Religio peparit scelerosa atque impia facta.”
Many another thinker and reformer has felt the same.
There are those who, like Jung, believe that religion is an illusion but also a necessity to the bulk of mankind, and therefore should be encouraged. But the broader and truer view, I believe, is the one we have adopted. We have seen that, in man, evolution has reached a new plane, on which not only have new aims and values appeared, but the possibility of new and better evolutionary methods has arisen. These new methods are only possible, however, in so far as life, in man, uses her new gifts. The progress of civilization is a constant conflict between that part of man which he shares with the beasts and that part which is his alone—between man as no more than a new kind of animal and man as a rational and spiritual being. In so far as religion is irrational, it is no more than a dog baying the moon, no higher activity than the nocturnal concerts of Howler monkeys, no more and no less moral than the nobility of birds or beasts to a strangely-marked or unusually-built member of their species, or the sense of being a trespasser so often shown by a bird that has ventured upon the nesting-territory of another. Recall the “Natural Religion” of Robert Browning’s Caliban; on which plane did that grow? But when we have discovered its real bases, and subordinated its impulsive promptings to the control of reason and of the new, higher values in which reason must always share—then it becomes an instrument for helping in the conquest of the new regions which lie open to man as individual and as species. And in this it resembles every other human activity without exception.
In religion the danger has always been that analogy and symbolism be taken for more than they are—for scientific knowledge, or even for an absolute certainty of some still higher order—and conclusions then drawn from it. The conclusions follow with full syllogistic majesty: but their feet are of clay—their premisses are false.
If we find that this is the case to-day, we not only may but we must endeavour to make our formulation correspond more closely with reality, must not be content to take one thing in place of another, the familiar for the unfamiliar, must set about destroying the old false formulation for fear of the further harm that it will do by its hold upon man’s incurable habit of drawing conclusions.
Nor does this in any way interfere with or detract from the private and unique experiences that in the long run are religion. They remain; but they are thus hindered from becoming draped with delusion, from leading their possessor into false courses.
We may put it in another way. Too often in the past, religious experience has been one-sided—one-or-other-sided instead of two-sided. The intellectually-inclined, the theologians, frame more or less adequate ideas of external reality, but fail in the majority of cases to set their own house in order, to organize the inner reality to react with the outer; they have theory without practice, are Dry-as-dusts. On the other hand, the emotionally-minded who are gifted besides with organizing and intuitive power, the mystics—they build up their own souls into a desired and lovely edifice, in which too they have constructed a spiritual machinery capable of viewing external realities on a new plane, under a more highly synthesized aspect; but they neglect the precise analysis of that outer reality, and so can only speak in the barest symbols and metaphors, and cannot put their hard-won knowledge into a form available for others. They have that non-communicable skill which is that of the craftsman alone as opposed to the craftsman who is also in some degree a scientist. We know good mysticism from bad, as we know good art from bad—as definitely and as personally. And we are sure that good mysticism, like good art, is somehow of supreme, transcendent importance; but almost always it has remained like a purely symbolic art, not having for others the value which it should have or did have for the mystic himself, because not properly enchained, as the French say, with stern and immutable fact. And of the theologian we feel that he gives us the grammar, not the spirit, that he does not help us toward the supremely important act of experiencing, but only to understanding experience if we chance to have had it.
One word on the problem of transcendence. The mystic will tell us that transcendence is a hall-mark of religion at its highest. His mode of experience transcends normal experience; things of everyday life become surcharged with new, transcendent values; he has transcended from a plane of disharmony to one of harmony. But the mystic is not alone in this. Familiar examples are best examples: and the transcendence of the lover’s experience is so familiar that all mankind is divided into those who have it, those who long for it, and those who laugh at it.

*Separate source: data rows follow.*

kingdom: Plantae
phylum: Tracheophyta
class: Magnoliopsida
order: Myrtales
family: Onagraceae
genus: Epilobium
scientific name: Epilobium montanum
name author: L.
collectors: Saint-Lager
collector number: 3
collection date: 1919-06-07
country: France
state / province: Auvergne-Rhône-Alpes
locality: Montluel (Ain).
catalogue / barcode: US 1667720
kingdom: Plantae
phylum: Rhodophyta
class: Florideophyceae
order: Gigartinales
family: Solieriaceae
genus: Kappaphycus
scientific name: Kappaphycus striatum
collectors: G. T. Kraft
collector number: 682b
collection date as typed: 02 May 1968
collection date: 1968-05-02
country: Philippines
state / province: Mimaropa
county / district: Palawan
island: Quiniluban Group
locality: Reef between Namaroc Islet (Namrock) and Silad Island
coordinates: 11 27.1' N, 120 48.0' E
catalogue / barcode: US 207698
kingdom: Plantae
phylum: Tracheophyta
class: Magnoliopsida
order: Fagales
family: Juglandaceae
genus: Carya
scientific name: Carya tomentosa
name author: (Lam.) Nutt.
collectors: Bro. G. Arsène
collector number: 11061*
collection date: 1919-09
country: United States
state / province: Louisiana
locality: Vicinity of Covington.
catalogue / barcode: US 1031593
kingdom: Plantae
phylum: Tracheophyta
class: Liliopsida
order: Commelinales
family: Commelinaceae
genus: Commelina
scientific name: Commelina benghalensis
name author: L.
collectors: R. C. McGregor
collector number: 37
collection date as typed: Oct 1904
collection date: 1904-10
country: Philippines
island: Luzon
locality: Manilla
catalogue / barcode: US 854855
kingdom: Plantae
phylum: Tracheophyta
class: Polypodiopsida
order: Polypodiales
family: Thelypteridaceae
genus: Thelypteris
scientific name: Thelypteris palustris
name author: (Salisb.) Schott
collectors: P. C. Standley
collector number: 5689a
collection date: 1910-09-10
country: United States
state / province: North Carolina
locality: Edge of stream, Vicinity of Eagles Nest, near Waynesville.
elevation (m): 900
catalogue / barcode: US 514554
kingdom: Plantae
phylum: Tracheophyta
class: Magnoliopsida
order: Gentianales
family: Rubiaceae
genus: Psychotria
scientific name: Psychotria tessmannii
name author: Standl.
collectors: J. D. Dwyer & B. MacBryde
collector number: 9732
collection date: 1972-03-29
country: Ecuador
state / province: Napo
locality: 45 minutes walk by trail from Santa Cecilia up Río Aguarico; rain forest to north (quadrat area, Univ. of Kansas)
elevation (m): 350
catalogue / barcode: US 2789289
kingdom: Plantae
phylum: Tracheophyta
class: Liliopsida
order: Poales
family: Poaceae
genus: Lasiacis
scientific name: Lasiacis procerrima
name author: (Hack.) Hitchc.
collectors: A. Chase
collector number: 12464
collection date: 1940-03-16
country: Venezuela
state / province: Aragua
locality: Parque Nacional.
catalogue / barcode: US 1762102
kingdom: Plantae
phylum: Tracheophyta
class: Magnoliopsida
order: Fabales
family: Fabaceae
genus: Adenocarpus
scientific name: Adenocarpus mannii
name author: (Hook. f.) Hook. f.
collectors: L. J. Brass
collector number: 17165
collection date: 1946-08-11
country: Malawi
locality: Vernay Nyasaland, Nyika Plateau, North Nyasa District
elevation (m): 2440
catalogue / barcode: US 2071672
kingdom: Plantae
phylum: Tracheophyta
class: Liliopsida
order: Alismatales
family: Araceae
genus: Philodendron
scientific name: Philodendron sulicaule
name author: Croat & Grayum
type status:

But the great philosopher too must mediate between the transcendent and mankind, and the true artist also, and the moralist worthy of the name.
What goes under this technical name of transcendence, therefore, is the product of some special psychological mechanism which may be at work in the most diverse spheres. It we wish to substitute one technical phrase for another, we can say that it consists in the successful attachment of what we have called absolute value to some human activity, so as to make it for the time at least unitary, dominant, and all-embracing. But psychologically speaking the genesis of “absolute values” depends upon the generalizing of particular values; the raising of them to the highest possible pitch; and the putting of them and the rest of the mental organization into a relation in which they are permanently or temporarily the dominating head and front, and are connected with and gain strength and support from all the rest of the mind.
The problem of transcendence, in other words, is not one of divine inspiration, of wholly mysterious experience, but one special case of the problem of sublimation; and as such it is to be investigated by psychological science, to be understood, to be democratized, to be made more available to all who wish for it.